** Exercise inputs follows **
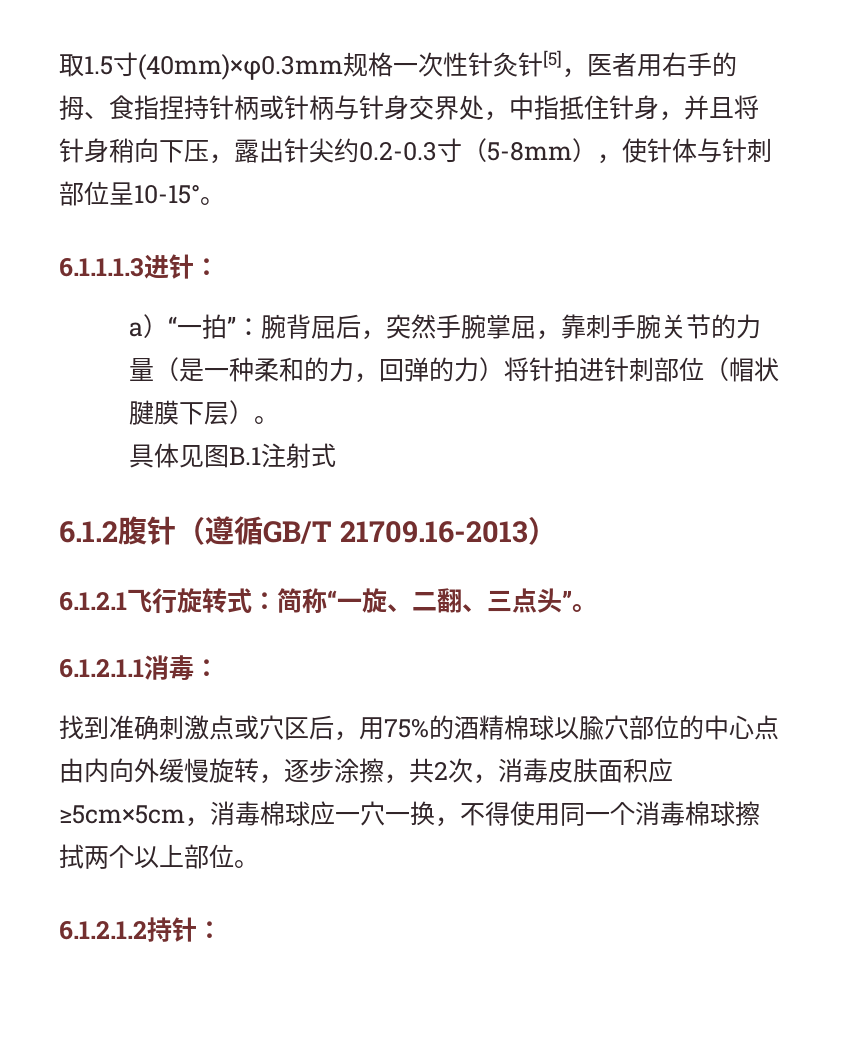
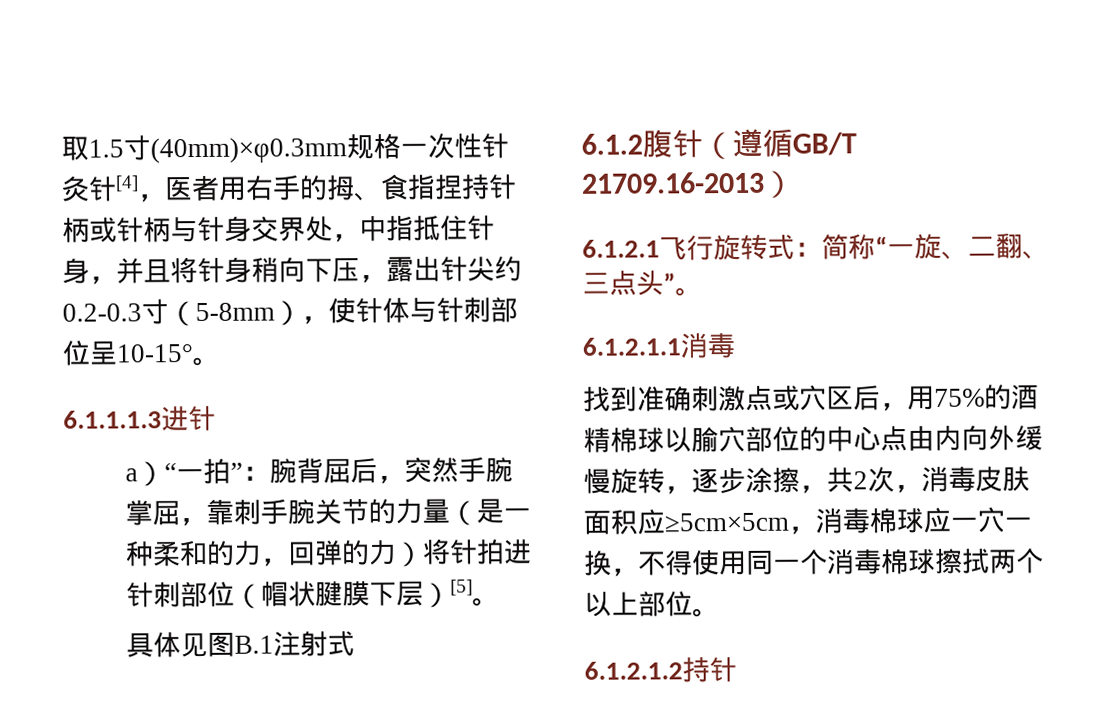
[543,50,562,68] [5] -> [115,175,139,192] [4]
[194,258,219,276] ： -> (216, 418) none
(254, 412) none -> [450,579,474,596] [5]
[194,659,219,677] ： -> (735, 346) none
[197,921,222,939] ： -> (737, 670) none

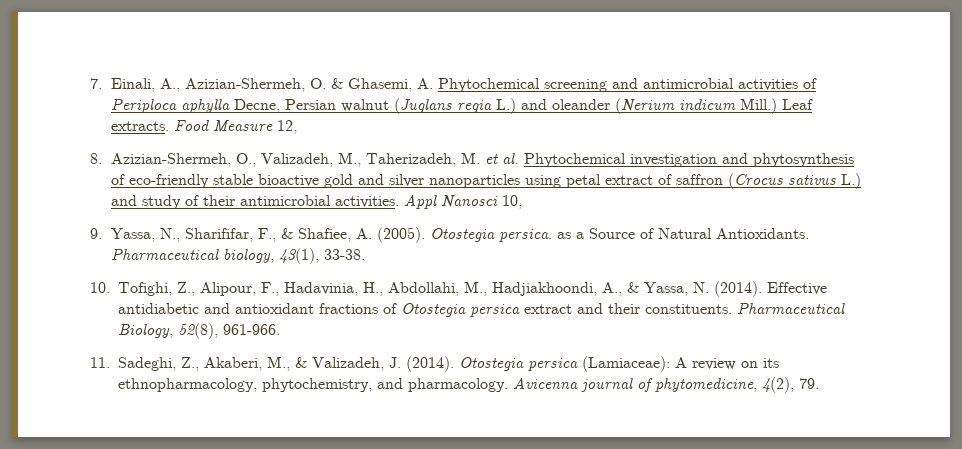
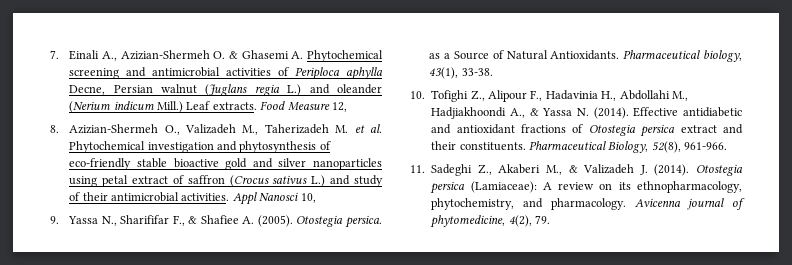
[111,78,306,92] Einali, A., Azizian-Shermeh, -> [69,50,210,61] Einali A., Azizian-Shermeh
[348,78,413,92] Ghasemi, -> [241,50,289,59] Ghasemi
[111,152,457,167] Azizian-Shermeh, O., Valizadeh, M., Taherizadeh, -> [69,124,329,135] Azizian-Shermeh O., Valizadeh M., Taherizadeh
[111,228,254,242] Yassa, N., Sharififar, -> [68,215,170,226] Yassa N., Sharififar
[298,228,352,242] Shafiee, -> [200,215,239,224] Shafiee
[118,281,597,296] Tofighi, Z., Alipour, F., Hadavinia, H., Abdollahi, M., Hadjiakhoondi, -> [431,90,688,102] [431,107,507,119] Tofighi Z., Alipour F., Hadavinia H., Abdollahi M., Hadjiakhoondi
[644,282,688,296] Yassa, -> [542,108,573,116] Yassa
[118,357,262,371] Sadeghi, Z., Akaberi, -> [431,164,541,176] Sadeghi Z., Akaberi
[312,357,384,371] Valizadeh, -> [583,164,635,174] Valizadeh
** End of Exercise inputs **
#### Problem statement
Please print each entry exactly as given and keep pictures out of it.

#### Exercise result
[543,50,562,68] [5] -> [115,175,139,192] [4]
[194,258,219,276] ： -> (216, 418) none
(254, 412) none -> [450,579,474,596] [5]
[194,659,219,677] ： -> (735, 346) none
[197,921,222,939] ： -> (737, 670) none

[111,78,306,92] Einali, A., Azizian-Shermeh, -> [69,50,210,61] Einali A., Azizian-Shermeh
[348,78,413,92] Ghasemi, -> [241,50,289,59] Ghasemi
[111,152,457,167] Azizian-Shermeh, O., Valizadeh, M., Taherizadeh, -> [69,124,329,135] Azizian-Shermeh O., Valizadeh M., Taherizadeh
[111,228,254,242] Yassa, N., Sharififar, -> [68,215,170,226] Yassa N., Sharififar
[298,228,352,242] Shafiee, -> [200,215,239,224] Shafiee
[118,281,597,296] Tofighi, Z., Alipour, F., Hadavinia, H., Abdollahi, M., Hadjiakhoondi, -> [431,90,688,102] [431,107,507,119] Tofighi Z., Alipour F., Hadavinia H., Abdollahi M., Hadjiakhoondi
[644,282,688,296] Yassa, -> [542,108,573,116] Yassa
[118,357,262,371] Sadeghi, Z., Akaberi, -> [431,164,541,176] Sadeghi Z., Akaberi
[312,357,384,371] Valizadeh, -> [583,164,635,174] Valizadeh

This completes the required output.